Murdo went on. ‘But now …’

He hesitated and I filled in his silence. ‘But now, I don’t have any reason to be a snob, is that it? Now, I’m a jailbird’s daughter. Just like him.’

‘Actually, I’m a jailbird’s son,’ Ralph corrected as if he was being really smart.

‘Neither you nor Ralph can blame yourself for what your fathers have done.’

‘I don’t,’ I snapped back at him. What makes him think I blame myself?

‘No one blames you.’

But they do. I can see it in their faces when they pass me in the corridors. And they’re glad that it happened to me. To Lissa Blythe who always thought she was so much better than anyone else. I always used to be surrounded by friends, Nancy and Asra and me, we were always together. It took what happened to J.B. to make me realise how many of them only hung around with me because of who I was … or thought I was. A rich, successful man’s daughter.

‘I always hoped what happened to your father would make you a better person. More humble. It was all you were lacking, you know. A little humility.’

Humble? Me? Never!

‘Instead,’ his anger came back with force, ‘it only made you worse.’

‘You can say that again. See her, she’s well spoiled, sir.’ This came from Ralph, and he liked the expression so much he had to repeat it. ‘Well spoiled.’

To my surprise Murdo told him to shut up.

‘You’re every bit as bad as she is!’ he shouted at him.

He eventually let me go, but of course he kept Ralph behind to discuss the banner he is making for the district art competition. At the moment it stretches around the walls of the English classroom. A collage of Great Moments in Literature. He really needs Murdo’s help with that one, considering Ralphie has never read a book in his life. Well, he has now, of course. He had to read them so he could draw the characters. The scenes go from some bloke getting his eyes poked out in King Lear (trust Ralphie to include that one. He’s so bloodthirsty), to Harry Potter, pointing off into the distance to a future where books will always survive. (Murdo’s words, not mine.) He’s always painting new figures and attaching them to the banner. ‘It’s going to be a winner,’ I heard Murdo shouting proudly. He was almost singing it with a happy Highland lilt. No wonder he was happy. It was Murdo who had first recognised Ralph’s talent for art. ‘His potential.’

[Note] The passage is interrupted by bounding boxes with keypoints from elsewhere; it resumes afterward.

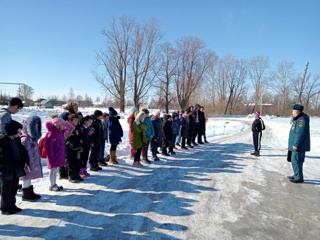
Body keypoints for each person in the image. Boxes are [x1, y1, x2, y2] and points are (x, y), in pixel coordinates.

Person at [0, 120, 28, 215]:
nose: (20, 133)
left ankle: (12, 205)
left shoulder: (17, 140)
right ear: (12, 131)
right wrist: (19, 164)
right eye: (19, 131)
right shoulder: (3, 142)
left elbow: (23, 152)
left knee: (14, 188)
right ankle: (5, 207)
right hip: (7, 171)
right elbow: (5, 159)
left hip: (16, 170)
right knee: (6, 190)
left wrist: (26, 160)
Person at [20, 116, 43, 201]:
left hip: (31, 162)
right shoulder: (26, 139)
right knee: (25, 177)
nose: (36, 127)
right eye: (34, 126)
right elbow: (28, 154)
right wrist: (31, 165)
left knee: (28, 177)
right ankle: (26, 193)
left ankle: (29, 191)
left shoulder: (32, 138)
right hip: (27, 164)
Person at [287, 104, 310, 183]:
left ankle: (298, 177)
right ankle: (296, 174)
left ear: (296, 111)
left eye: (293, 110)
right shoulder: (297, 119)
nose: (292, 112)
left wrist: (296, 144)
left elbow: (300, 133)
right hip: (297, 145)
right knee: (295, 160)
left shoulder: (301, 120)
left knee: (296, 161)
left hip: (299, 146)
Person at [45, 117, 67, 191]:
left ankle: (54, 183)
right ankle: (52, 185)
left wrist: (64, 153)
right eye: (62, 125)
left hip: (57, 156)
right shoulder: (51, 134)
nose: (64, 127)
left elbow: (62, 145)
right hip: (53, 156)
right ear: (58, 125)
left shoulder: (60, 133)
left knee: (55, 169)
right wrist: (51, 157)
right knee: (52, 170)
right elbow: (48, 147)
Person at [65, 114, 83, 183]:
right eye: (75, 121)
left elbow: (80, 137)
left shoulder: (78, 127)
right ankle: (71, 175)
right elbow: (64, 137)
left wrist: (81, 146)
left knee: (78, 162)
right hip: (70, 148)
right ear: (70, 121)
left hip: (77, 147)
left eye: (77, 121)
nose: (77, 122)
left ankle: (77, 174)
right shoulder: (67, 128)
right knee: (70, 162)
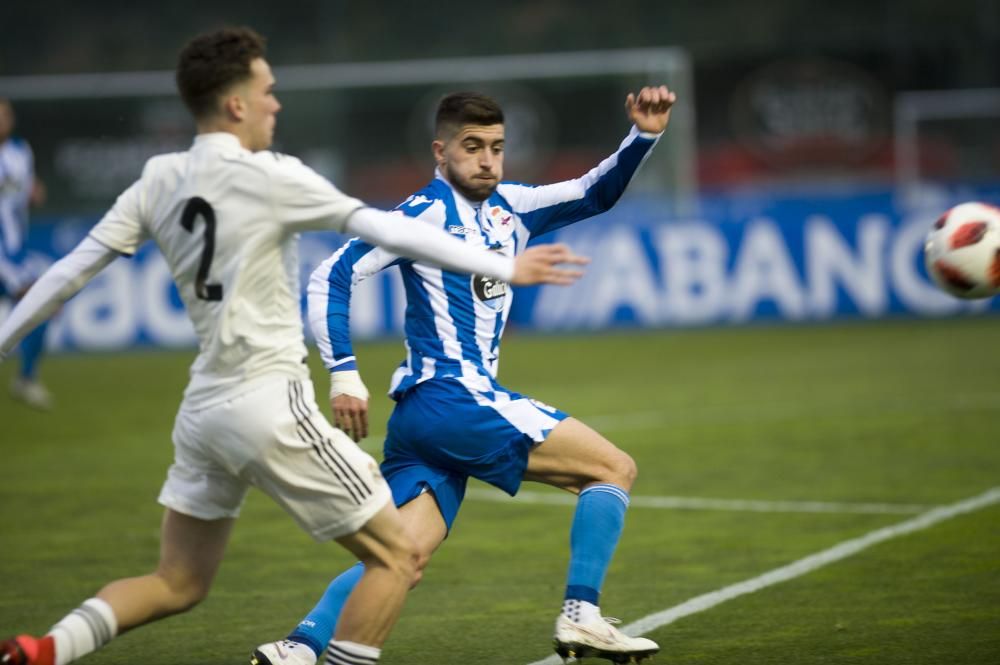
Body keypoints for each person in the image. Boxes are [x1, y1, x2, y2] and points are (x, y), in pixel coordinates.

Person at [0, 28, 586, 665]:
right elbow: (381, 227)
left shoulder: (157, 179)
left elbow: (66, 274)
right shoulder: (273, 175)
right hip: (268, 405)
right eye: (268, 91)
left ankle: (42, 649)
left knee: (178, 583)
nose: (276, 104)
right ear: (236, 104)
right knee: (398, 557)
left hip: (202, 414)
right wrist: (505, 268)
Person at [252, 87, 675, 665]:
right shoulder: (419, 215)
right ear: (440, 151)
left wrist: (644, 134)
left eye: (497, 148)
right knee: (611, 468)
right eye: (472, 147)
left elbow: (592, 192)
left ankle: (299, 648)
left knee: (402, 555)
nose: (486, 160)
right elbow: (331, 276)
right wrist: (344, 374)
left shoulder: (513, 207)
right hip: (455, 397)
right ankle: (582, 615)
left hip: (425, 418)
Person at [0, 97, 52, 410]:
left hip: (15, 250)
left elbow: (26, 192)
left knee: (45, 302)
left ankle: (27, 378)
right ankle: (27, 379)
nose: (3, 119)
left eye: (6, 114)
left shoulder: (21, 151)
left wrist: (35, 192)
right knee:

I left them to it. But I had a miserable day. And it didn’t help knowing that Ralph Aird, big-time loser, has more potential than me.

I was so miserable when I wrote that. I felt I had nothing in my life. And I was dreading Christmas, even if everyone else in the family was looking forward to it. J.B. would be coming home and my mum couldn’t keep her excitement a secret. She was always cleaning the house so that everything sparkled. She had Jonny helping and even Margo tottered about with her little toy hoover. And how angry Mum was because I wouldn’t help with anything.